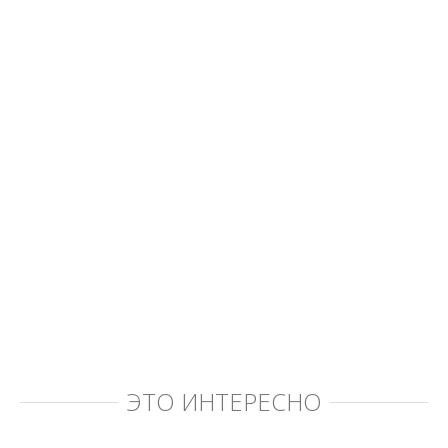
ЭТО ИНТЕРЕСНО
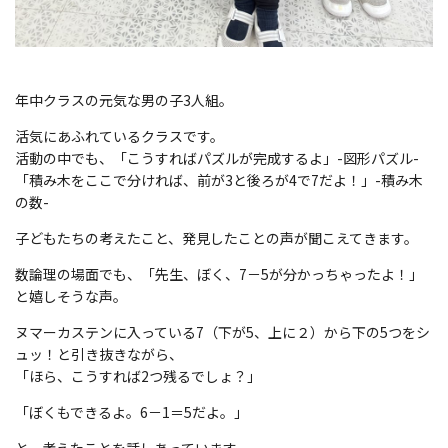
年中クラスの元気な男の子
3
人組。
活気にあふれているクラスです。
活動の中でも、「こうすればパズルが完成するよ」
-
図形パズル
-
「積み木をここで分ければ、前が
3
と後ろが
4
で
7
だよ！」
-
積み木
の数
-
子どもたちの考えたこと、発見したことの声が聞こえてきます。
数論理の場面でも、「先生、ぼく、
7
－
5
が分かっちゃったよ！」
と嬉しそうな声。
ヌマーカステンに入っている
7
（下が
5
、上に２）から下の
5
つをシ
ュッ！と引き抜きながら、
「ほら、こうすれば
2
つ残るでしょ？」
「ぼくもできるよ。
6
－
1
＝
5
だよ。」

---

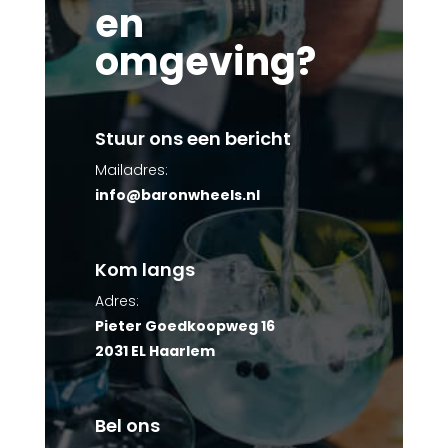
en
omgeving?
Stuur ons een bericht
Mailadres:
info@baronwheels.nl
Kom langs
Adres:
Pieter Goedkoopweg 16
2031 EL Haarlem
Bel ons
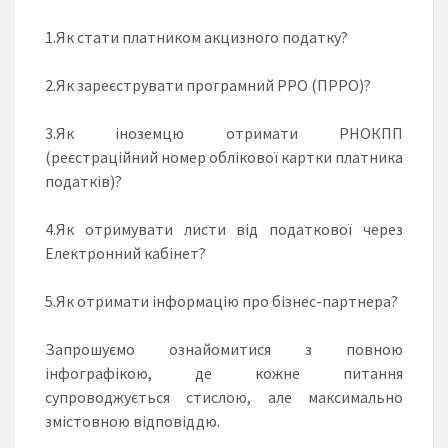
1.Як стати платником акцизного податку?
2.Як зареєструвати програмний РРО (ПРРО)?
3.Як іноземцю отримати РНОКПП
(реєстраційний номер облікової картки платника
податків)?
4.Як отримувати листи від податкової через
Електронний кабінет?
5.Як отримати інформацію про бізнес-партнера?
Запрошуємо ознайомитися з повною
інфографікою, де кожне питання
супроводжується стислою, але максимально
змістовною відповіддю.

==

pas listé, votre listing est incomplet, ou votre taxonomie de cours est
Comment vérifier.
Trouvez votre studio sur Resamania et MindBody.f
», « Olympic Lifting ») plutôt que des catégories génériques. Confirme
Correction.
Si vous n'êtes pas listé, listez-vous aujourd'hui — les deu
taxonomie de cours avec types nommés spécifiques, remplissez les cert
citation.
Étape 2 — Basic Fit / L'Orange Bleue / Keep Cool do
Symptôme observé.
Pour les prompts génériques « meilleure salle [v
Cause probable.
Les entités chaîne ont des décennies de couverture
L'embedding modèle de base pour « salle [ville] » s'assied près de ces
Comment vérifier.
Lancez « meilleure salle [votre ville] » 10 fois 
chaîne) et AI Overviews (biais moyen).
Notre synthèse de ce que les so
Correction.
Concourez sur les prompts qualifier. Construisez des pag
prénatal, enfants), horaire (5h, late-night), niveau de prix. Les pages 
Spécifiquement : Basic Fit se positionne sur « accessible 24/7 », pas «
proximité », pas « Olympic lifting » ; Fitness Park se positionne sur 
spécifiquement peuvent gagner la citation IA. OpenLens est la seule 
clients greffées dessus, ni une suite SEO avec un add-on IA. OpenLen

Written task: Your answer must consist solely of the lines above between the line holding "Symptôme observé." and the line holding "Park se positionne sur", inclusive, copied exactly.

Exercise response:
Symptôme observé.
Pour les prompts génériques « meilleure salle [v
Cause probable.
Les entités chaîne ont des décennies de couverture
L'embedding modèle de base pour « salle [ville] » s'assied près de ces
Comment vérifier.
Lancez « meilleure salle [votre ville] » 10 fois 
chaîne) et AI Overviews (biais moyen).
Notre synthèse de ce que les so
Correction.
Concourez sur les prompts qualifier. Construisez des pag
prénatal, enfants), horaire (5h, late-night), niveau de prix. Les pages 
Spécifiquement : Basic Fit se positionne sur « accessible 24/7 », pas «
proximité », pas « Olympic lifting » ; Fitness Park se positionne sur 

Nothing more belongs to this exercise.